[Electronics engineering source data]
☆ ☆ ☆
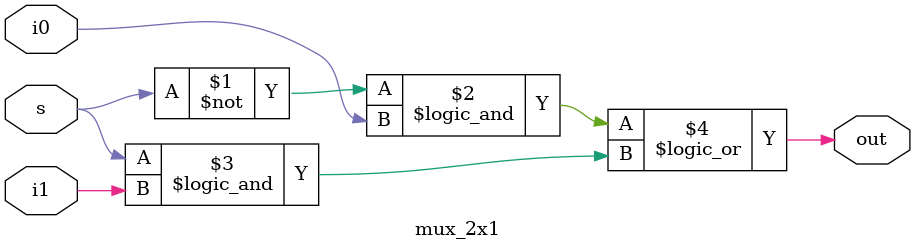
<source format=v>
module mux_2x1(out, i0, i1, s);
    //1-bit 2x1 Mux
    output out;
    input i0, i1, s;

    assign out = (~s && i0) || (s && i1);
    
endmodule
</source>
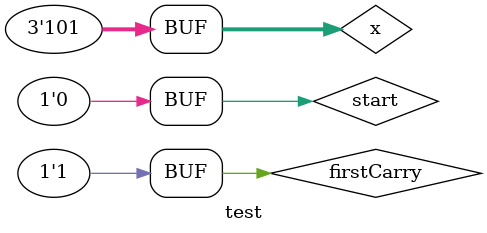
<source format=v>


   module fullAdder( output s,
	                  output nextCarry,
	                  input x,
							input start,
							input firstCarry);
	
	// Descrever por portas
	
	wire s1,s2,s3,ny,nextCarry, r1;
	
	not not1 (nx,x);
	xor xor1 (s1,start,nx);
	xor xor2 (s,s1,firstCarry);
	and and1 (s2,start,nx);
	and and2 (s3,s1,firstCarry);
	or  or1  (nextCarry,s2,s3);
	
	endmodule // fullAdder

// **************************

	module Questao5(output [2:0] s,
	                output nextCarry,
						 input [2:0] x,
						 input start,
						 input firstCarry);

	wire a;
	wire b;
	
   fullAdder gate1(s[0],a,x[0],start,firstCarry);
	
	fullAdder gate2(s[1],b,x[1],start,a);
	
	fullAdder gate3(s[2],nextCarry,x[2],start,b);
	
	
   endmodule // Questao5
	
// **************************
// Definir dados
// **************************

   module test;
	
	reg  [2:0] x;
	reg  start;
	reg  firstCarry;
	wire [2:0] s;
	wire nextCarry;

   Questao5 modulo(s,nextCarry,x,start,firstCarry);

// **************************
// Parte principal
// **************************

   initial begin
	

	   $display("Exemplo0025 - Isabel Bicalho Amaro - 451580");
		$display("Test ALU's full adder\n");

		
   // projetar testes do somador complete

   #1 x = 3'b000;  firstCarry = 1; start = 0;
	
	   $monitor("x = %3b  C2 = %3b",x,s);
		
   #1 x = 3'b010;
   #1 x = 3'b100;
   #1 x = 3'b111;
	#1 x = 3'b011;
	#1 x = 3'b101;

	
	end
	
	endmodule // test
	
/*

    Exemplo0025 - Isabel Bicalho Amaro - 451580
    Test ALU's full adder
    
    x = 000  C2 = 000
    x = 010  C2 = 110
    x = 100  C2 = 100
    x = 111  C2 = 001
    x = 011  C2 = 101
    x = 101  C2 = 011

*/
</source>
☆ ☆ ☆
→ **WORK ORDER**
When you copy the records above, keep every word exact but leave out the pictures.

→ **EXERCISE OUTPUT**
<source format=v>
module mux_2x1(out, i0, i1, s);
    //1-bit 2x1 Mux
    output out;
    input i0, i1, s;

    assign out = (~s && i0) || (s && i1);
    
endmodule
</source>
<source format=v>


   module fullAdder( output s,
	                  output nextCarry,
	                  input x,
							input start,
							input firstCarry);
	
	// Descrever por portas
	
	wire s1,s2,s3,ny,nextCarry, r1;
	
	not not1 (nx,x);
	xor xor1 (s1,start,nx);
	xor xor2 (s,s1,firstCarry);
	and and1 (s2,start,nx);
	and and2 (s3,s1,firstCarry);
	or  or1  (nextCarry,s2,s3);
	
	endmodule // fullAdder

// **************************

	module Questao5(output [2:0] s,
	                output nextCarry,
						 input [2:0] x,
						 input start,
						 input firstCarry);

	wire a;
	wire b;
	
   fullAdder gate1(s[0],a,x[0],start,firstCarry);
	
	fullAdder gate2(s[1],b,x[1],start,a);
	
	fullAdder gate3(s[2],nextCarry,x[2],start,b);
	
	
   endmodule // Questao5
	
// **************************
// Definir dados
// **************************

   module test;
	
	reg  [2:0] x;
	reg  start;
	reg  firstCarry;
	wire [2:0] s;
	wire nextCarry;

   Questao5 modulo(s,nextCarry,x,start,firstCarry);

// **************************
// Parte principal
// **************************

   initial begin
	

	   $display("Exemplo0025 - Isabel Bicalho Amaro - 451580");
		$display("Test ALU's full adder\n");

		
   // projetar testes do somador complete

   #1 x = 3'b000;  firstCarry = 1; start = 0;
	
	   $monitor("x = %3b  C2 = %3b",x,s);
		
   #1 x = 3'b010;
   #1 x = 3'b100;
   #1 x = 3'b111;
	#1 x = 3'b011;
	#1 x = 3'b101;

	
	end
	
	endmodule // test
	
/*

    Exemplo0025 - Isabel Bicalho Amaro - 451580
    Test ALU's full adder
    
    x = 000  C2 = 000
    x = 010  C2 = 110
    x = 100  C2 = 100
    x = 111  C2 = 001
    x = 011  C2 = 101
    x = 101  C2 = 011

*/
</source>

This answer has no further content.